**Description of the task**
What you give must be exactly the lines of the material from the first through the line that contains "п. село Ильинское", inclusive, and no others.
___ Data for analysis
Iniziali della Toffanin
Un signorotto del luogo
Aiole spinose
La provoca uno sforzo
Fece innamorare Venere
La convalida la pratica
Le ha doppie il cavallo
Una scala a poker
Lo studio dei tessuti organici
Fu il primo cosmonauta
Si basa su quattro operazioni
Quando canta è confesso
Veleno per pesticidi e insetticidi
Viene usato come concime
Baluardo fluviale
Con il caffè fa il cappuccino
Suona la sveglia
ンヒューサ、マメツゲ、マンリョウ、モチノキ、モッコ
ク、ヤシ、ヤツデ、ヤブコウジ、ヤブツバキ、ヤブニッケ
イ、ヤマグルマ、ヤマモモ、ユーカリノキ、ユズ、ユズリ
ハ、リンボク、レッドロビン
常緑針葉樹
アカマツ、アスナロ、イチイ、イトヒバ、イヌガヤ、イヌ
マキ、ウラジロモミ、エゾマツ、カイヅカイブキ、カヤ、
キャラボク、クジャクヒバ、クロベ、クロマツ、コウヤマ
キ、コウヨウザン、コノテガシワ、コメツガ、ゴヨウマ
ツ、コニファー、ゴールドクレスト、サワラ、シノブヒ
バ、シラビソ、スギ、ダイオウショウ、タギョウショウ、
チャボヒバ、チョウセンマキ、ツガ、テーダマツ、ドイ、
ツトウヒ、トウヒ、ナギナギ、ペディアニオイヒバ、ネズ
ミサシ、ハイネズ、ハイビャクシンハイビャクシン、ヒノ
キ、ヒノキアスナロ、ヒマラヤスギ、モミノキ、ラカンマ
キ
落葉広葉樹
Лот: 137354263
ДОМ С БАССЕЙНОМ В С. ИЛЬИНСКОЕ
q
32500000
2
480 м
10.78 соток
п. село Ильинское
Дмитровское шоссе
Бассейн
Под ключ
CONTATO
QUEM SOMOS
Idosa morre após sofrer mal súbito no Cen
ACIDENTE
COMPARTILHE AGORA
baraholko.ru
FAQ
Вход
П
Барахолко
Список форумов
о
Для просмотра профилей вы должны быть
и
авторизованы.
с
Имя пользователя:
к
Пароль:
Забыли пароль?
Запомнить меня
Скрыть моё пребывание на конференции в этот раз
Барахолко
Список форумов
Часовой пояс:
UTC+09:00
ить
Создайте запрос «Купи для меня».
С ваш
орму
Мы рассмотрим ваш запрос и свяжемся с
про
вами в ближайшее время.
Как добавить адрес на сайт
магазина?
______
**Output of the task**
Iniziali della Toffanin
Un signorotto del luogo
Aiole spinose
La provoca uno sforzo
Fece innamorare Venere
La convalida la pratica
Le ha doppie il cavallo
Una scala a poker
Lo studio dei tessuti organici
Fu il primo cosmonauta
Si basa su quattro operazioni
Quando canta è confesso
Veleno per pesticidi e insetticidi
Viene usato come concime
Baluardo fluviale
Con il caffè fa il cappuccino
Suona la sveglia
ンヒューサ、マメツゲ、マンリョウ、モチノキ、モッコ
ク、ヤシ、ヤツデ、ヤブコウジ、ヤブツバキ、ヤブニッケ
イ、ヤマグルマ、ヤマモモ、ユーカリノキ、ユズ、ユズリ
ハ、リンボク、レッドロビン
常緑針葉樹
アカマツ、アスナロ、イチイ、イトヒバ、イヌガヤ、イヌ
マキ、ウラジロモミ、エゾマツ、カイヅカイブキ、カヤ、
キャラボク、クジャクヒバ、クロベ、クロマツ、コウヤマ
キ、コウヨウザン、コノテガシワ、コメツガ、ゴヨウマ
ツ、コニファー、ゴールドクレスト、サワラ、シノブヒ
バ、シラビソ、スギ、ダイオウショウ、タギョウショウ、
チャボヒバ、チョウセンマキ、ツガ、テーダマツ、ドイ、
ツトウヒ、トウヒ、ナギナギ、ペディアニオイヒバ、ネズ
ミサシ、ハイネズ、ハイビャクシンハイビャクシン、ヒノ
キ、ヒノキアスナロ、ヒマラヤスギ、モミノキ、ラカンマ
キ
落葉広葉樹
Лот: 137354263
ДОМ С БАССЕЙНОМ В С. ИЛЬИНСКОЕ
q
32500000
2
480 м
10.78 соток
п. село Ильинское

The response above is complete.